_TEXT PASSAGE_
★ ★ ★ ★

Broadband near-infrared antireflection coatings fabricated by three dimensional direct laser writing

TL;DR

This paper demonstrates the fabrication of broadband near-infrared antireflection coatings using three-dimensional direct laser writing, achieving improved transmittance through optimized sub-wavelength conicoid structures validated by experiments and simulations.

Contribution

It introduces a novel application of 3D direct laser writing for creating broadband antireflective surfaces with optimized sub-wavelength features for infrared wavelengths.

Findings

Transmittance increased by up to 2.14% across the broadband range.

Good agreement between experimental measurements and finite-element simulations.

Effective medium calculations guided the design of the structured surfaces.

★ ★ ★ ★

Records contained in a dataset:
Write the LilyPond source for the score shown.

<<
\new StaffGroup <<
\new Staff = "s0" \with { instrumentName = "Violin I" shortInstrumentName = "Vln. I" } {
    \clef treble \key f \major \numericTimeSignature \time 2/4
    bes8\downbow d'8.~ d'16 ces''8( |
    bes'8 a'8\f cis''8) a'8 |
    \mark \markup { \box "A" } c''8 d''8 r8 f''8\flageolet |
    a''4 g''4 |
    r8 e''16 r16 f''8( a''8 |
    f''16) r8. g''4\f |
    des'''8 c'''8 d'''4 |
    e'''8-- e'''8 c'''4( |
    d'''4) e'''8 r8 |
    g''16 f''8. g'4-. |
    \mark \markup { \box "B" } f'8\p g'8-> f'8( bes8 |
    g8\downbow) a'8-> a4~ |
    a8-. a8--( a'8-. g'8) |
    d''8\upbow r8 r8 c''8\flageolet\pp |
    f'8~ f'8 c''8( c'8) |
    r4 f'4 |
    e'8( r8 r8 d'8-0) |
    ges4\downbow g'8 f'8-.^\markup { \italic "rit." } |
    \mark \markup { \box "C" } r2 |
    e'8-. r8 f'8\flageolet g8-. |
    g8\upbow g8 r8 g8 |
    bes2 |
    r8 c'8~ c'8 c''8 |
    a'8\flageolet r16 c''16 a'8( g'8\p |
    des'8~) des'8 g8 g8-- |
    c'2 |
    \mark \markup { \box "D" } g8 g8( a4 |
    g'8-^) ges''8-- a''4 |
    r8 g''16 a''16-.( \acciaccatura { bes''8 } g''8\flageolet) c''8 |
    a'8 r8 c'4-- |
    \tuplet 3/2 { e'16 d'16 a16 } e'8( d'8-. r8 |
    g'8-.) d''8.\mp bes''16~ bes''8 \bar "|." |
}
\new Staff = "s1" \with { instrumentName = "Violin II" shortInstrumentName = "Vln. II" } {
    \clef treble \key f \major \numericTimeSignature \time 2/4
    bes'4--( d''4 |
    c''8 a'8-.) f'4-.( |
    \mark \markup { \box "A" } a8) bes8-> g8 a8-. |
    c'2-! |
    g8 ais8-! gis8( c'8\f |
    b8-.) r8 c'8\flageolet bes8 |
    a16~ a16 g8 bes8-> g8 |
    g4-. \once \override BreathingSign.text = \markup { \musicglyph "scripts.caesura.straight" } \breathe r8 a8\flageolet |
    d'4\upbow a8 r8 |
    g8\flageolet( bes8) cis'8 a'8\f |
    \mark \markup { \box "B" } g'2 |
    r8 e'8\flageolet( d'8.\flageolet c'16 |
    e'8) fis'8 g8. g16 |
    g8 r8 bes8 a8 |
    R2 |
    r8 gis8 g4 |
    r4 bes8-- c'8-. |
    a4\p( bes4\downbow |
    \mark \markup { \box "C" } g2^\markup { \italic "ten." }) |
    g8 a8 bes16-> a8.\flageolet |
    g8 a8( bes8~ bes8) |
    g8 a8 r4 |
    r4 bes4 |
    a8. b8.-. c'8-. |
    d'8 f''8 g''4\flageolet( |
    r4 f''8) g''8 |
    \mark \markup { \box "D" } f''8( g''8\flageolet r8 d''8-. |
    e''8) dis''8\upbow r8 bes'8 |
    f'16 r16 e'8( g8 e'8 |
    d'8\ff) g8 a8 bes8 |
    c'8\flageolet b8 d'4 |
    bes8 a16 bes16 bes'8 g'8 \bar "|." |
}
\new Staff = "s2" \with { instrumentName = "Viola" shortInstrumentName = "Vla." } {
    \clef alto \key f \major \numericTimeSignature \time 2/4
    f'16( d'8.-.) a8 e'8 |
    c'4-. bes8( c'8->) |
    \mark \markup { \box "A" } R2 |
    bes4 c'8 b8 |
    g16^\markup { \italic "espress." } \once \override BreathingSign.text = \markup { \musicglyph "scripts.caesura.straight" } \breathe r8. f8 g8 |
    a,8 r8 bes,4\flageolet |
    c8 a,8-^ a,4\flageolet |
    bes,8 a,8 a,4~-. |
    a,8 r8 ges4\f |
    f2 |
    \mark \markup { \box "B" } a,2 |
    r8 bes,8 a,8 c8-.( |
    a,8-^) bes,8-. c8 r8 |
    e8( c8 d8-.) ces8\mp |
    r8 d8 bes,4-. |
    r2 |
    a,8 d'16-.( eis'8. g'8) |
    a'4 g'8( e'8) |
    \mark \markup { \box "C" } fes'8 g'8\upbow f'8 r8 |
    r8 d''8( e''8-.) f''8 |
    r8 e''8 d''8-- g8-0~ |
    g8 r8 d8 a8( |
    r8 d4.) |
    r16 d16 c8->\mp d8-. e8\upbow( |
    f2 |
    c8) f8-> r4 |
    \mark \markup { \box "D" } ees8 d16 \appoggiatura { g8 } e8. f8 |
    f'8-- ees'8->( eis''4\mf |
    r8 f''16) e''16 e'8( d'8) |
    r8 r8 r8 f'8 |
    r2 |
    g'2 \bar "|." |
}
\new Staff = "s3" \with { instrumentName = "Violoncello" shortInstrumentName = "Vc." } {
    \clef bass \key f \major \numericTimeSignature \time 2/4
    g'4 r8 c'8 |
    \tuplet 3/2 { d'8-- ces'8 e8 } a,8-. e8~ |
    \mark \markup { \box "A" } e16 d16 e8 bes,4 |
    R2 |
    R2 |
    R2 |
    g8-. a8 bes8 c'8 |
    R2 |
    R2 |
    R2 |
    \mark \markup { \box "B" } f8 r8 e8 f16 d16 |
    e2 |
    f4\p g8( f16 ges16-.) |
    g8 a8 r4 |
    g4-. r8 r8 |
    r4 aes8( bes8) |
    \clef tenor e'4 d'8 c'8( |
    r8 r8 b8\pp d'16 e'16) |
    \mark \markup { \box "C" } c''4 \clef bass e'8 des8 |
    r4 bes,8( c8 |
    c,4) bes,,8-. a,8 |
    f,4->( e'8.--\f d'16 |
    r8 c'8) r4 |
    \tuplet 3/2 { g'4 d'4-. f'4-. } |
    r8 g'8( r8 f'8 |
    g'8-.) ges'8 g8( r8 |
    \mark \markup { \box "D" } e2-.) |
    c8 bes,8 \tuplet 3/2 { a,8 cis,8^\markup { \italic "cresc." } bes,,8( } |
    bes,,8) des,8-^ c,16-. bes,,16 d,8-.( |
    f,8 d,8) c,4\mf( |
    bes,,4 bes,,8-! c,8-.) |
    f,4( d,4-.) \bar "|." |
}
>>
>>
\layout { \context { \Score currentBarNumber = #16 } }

★ ★ ★ ★

_ASSIGNED TASK_
Continue the summary of the paper on near-infrared antireflection coatings, starting right after its last sentence.

_ANSWER SPACE_
Abstract

Three-dimensional direct laser writing via two photon polymerization is used to fabricate anti-reflective structured surfaces composed of sub-wavelength conicoid features optimized to operate over a wide bandwidth in the near-infrared range from 3700 cm$^{-1}$ to 6600 cm$^{-1}$ (2.7 to 1.52 $\mu$m). Analytic Bruggemann effective medium calculations are used to predict nominal geometric parameters such as the fill factor of the constitutive conicoid features of the anti-reflective structured surfaces presented here. The performance of the anti-reflective structured surfaces was investigated experimentally using infrared transmission measurements. An enhancement of the transmittance by 1.35\% to 2.14\% over a broadband spectral range from 3700 cm$ ^{-1} $ to 6600 cm$^{-1}$ (2.7 to 1.52 $\mu$m) was achieved. We further report on finite-element-based reflection and transmission data using three-dimensional model geometries for comparison. A good agreement between experimental results and the finite-element-based numerical analysis is observed once as-fabricated deviations from the nominal conicoid forms are included in the model. Three-dimensional direct laser writing is demonstrated here as an efficient method for the fabrication and optimization of anti-reflective structured surfaces designed for the infrared spectral range.